• ACTION ITEM: Please rewrite only the stretch of the entries below from the line containing "rw=1,1: median 1000, box" through the line containing "rw=32,32: median 1500, box" as a numbered list, leaving out any blank lines.

• RECORDS SUPPLIED:
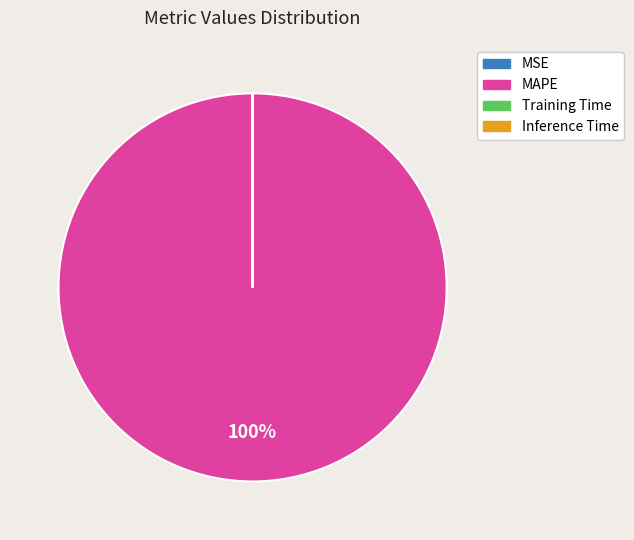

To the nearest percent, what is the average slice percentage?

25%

* * *

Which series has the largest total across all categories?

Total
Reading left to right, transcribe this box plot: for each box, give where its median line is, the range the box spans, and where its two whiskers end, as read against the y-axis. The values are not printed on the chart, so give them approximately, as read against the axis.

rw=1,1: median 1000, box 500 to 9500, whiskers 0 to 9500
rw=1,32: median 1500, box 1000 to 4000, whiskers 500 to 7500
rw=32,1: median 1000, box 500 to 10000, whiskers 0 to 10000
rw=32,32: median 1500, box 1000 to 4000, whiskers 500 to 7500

• EXERCISE SOLUTION:
1. rw=1,1: median 1000, box 500 to 9500, whiskers 0 to 9500
2. rw=1,32: median 1500, box 1000 to 4000, whiskers 500 to 7500
3. rw=32,1: median 1000, box 500 to 10000, whiskers 0 to 10000
4. rw=32,32: median 1500, box 1000 to 4000, whiskers 500 to 7500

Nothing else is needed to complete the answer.